A second target audience for the pollution prevention effort is public works directors and others grappling with storm water management at large sites such as construction sites, salvage yards, power plants, and marinas. On June 4, 1998, at the Hyatt Regency Hotel in Cambridge, EPA will host a technology trade show for municipal and industrial operators of storm water control systems. Attendees will have an opportunity to view the latest technologies for addressing retrofits and to obtain information on system cost and performance.

The enforcement and compliance assistance sweep is part of a broader effort to meet fishable and swimmable goals by Earth Day 2005. Other components of the plan are:

    • CSO efforts to control sewage overflows - By June 1998, EPA and MA DEP expect to decide whether additional controls are needed at the Cottage Farm CSO treatment plant. The Massachusetts Water Resource Authority's (MWRA) CSO plan envisions allowing seven discharges which, without further controls, would leave 26 million gallons of mixed sewage and storm water flowing into the river annually. We are also negotiating with the MWRA on a schedule for a sewer separation project which would eliminate more than 99% of the 45 million gallons of mixed sewage and storm water discharges that flow each year from a CSO in the Stony Brook area to the mouth of the Muddy River;
    • Improved storm water management - EPA is requiring nine communities that border the Charles River to submit state-of-the-art storm water management plans by July 1, 1998, and to move forward in their implementation.

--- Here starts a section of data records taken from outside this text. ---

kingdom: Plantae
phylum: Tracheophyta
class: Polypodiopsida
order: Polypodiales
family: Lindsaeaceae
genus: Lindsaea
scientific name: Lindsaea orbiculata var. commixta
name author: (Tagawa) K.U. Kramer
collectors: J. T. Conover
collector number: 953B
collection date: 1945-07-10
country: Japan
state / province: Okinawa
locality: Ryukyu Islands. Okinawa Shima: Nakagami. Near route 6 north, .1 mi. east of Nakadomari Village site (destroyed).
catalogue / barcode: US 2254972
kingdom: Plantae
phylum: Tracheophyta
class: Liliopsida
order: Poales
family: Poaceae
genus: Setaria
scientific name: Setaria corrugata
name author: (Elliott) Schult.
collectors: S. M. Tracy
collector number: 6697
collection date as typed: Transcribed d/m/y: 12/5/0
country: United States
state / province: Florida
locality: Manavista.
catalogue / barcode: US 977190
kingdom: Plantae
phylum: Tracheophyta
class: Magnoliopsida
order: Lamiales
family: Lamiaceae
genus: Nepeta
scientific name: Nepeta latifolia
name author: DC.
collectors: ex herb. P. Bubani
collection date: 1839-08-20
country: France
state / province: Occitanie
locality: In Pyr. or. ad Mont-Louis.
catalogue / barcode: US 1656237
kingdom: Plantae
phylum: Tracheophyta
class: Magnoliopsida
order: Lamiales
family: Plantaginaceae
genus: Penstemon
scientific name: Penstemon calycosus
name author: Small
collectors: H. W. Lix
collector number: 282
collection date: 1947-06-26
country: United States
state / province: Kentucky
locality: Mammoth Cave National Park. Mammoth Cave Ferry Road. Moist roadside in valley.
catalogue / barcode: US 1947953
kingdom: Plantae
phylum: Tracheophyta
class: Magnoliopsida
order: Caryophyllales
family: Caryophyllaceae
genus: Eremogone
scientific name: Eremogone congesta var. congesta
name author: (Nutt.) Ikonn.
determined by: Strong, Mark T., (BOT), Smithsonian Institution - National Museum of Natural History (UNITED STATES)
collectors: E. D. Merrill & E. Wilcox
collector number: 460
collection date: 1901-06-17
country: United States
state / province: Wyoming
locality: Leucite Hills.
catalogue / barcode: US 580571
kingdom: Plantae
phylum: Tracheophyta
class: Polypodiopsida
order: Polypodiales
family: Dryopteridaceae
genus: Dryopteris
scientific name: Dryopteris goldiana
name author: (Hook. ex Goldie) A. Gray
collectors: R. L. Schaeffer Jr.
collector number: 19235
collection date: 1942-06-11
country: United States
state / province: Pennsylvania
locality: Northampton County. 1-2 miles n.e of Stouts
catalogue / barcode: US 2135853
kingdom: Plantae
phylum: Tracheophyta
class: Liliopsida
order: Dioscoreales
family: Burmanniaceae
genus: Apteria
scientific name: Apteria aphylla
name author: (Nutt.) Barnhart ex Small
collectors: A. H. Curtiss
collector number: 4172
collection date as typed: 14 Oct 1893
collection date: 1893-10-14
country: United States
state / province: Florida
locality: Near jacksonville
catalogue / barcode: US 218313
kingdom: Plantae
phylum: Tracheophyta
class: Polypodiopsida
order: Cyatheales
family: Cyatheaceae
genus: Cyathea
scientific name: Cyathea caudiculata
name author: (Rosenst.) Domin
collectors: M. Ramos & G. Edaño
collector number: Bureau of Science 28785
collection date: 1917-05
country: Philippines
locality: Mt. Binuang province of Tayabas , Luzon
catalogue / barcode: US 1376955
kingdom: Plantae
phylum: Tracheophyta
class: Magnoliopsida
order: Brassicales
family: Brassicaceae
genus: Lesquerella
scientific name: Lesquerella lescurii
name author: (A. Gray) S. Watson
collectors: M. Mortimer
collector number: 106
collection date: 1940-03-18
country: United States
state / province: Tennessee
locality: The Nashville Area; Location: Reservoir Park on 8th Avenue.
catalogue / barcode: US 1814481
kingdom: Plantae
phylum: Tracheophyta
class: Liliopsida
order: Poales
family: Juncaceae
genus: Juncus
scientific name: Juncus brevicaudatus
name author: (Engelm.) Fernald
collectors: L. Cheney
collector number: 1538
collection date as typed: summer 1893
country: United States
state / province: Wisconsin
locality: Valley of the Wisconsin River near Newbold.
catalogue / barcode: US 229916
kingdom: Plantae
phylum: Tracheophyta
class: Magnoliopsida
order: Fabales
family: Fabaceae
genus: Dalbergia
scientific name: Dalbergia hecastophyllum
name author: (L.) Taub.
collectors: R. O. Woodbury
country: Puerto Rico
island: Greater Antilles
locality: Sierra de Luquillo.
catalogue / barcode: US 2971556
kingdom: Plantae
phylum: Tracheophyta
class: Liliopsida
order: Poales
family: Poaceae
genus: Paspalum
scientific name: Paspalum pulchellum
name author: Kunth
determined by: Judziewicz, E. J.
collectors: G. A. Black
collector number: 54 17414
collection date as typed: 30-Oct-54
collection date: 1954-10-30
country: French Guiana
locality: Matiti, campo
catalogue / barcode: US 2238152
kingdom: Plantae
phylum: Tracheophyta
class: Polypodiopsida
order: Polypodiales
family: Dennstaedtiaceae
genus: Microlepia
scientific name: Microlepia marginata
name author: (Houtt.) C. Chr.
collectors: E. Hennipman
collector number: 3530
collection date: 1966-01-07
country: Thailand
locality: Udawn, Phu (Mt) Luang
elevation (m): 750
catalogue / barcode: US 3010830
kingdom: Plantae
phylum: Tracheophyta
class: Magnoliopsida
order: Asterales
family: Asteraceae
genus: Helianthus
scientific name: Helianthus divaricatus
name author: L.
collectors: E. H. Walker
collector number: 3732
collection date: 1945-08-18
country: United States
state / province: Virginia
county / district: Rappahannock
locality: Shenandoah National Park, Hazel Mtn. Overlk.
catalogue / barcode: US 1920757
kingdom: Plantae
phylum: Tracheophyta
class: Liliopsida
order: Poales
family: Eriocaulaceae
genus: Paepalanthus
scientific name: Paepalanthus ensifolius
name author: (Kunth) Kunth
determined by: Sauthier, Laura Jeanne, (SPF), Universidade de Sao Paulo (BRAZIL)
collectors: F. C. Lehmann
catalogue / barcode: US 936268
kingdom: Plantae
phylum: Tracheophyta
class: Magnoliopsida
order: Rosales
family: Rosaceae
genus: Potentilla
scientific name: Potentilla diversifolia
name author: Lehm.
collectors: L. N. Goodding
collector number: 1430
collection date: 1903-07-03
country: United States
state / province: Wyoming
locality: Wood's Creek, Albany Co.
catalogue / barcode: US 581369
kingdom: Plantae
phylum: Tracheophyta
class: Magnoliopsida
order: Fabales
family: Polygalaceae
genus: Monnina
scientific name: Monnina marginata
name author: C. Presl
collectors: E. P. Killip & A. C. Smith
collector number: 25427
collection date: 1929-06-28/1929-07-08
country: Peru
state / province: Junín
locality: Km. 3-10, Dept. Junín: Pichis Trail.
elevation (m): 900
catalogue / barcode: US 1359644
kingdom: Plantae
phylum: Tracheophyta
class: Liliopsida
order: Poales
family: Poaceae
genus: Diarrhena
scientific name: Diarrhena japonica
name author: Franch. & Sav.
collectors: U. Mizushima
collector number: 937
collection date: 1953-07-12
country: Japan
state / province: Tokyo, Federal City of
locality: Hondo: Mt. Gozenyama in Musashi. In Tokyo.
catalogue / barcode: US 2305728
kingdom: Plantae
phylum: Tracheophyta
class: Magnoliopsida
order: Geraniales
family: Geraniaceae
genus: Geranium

      Applying advanced scientific research
    • A study is underway to assess the effectiveness of chlorination treatment of CSO discharges used at the Cottage Farm treatment plant. The study will determine if chlorination is an effective tool to kill pathogens in the discharge and whether chlorination adequately protects public health. Discharges from Cottage Farm could constitute as much as 90% of the remaining CSO discharges to the river under the MWRA's CSO control plan, recently approved by EPA and MA DEP;
    • A watershed study is being undertaken to identify nutrient loadings, hypoxia levels (low dissolved oxygen) that can choke aquatic systems, the effects of saltwater intrusion, and a study of sediment contamination. It will identify the sources of pollution and recommend alternatives for cleanup.
    • A field test of new monitoring and analysis techniques for fecal coliform and other bacteria, as well as for viruses never studied before in the river, will begin this summer. New methodologies will allow for time relevant data to be incorporated into policy decisions on the safety of the river for swimming, boating and fishing.
    • The Charles River Watershed Association will conduct regular bacteria monitoring in the river and, with the Metropolitan District Commission (MDC), institute a color flag program posting flags at beaches, boat docks and landings to indicate the safety of the Charles River for boating and windsurfing.
EPA has built a broad coalition of allies in its effort to make the Charles River fishable and swimmable by earth Day 2005. Known as the Clean Charles 2005 Task Force, it is comprised of environmental advocacy groups, including the Charles River Watershed Association, Boston Harbor Associates, Save the Harbor/Save the Bay, and the Friends of the Muddy River, as well as officials from all ten communities bordering the lower Charles, and the MWRA, MA DEP, and MDC. The group meets quarterly and has formed working groups on storm water management and water quality research.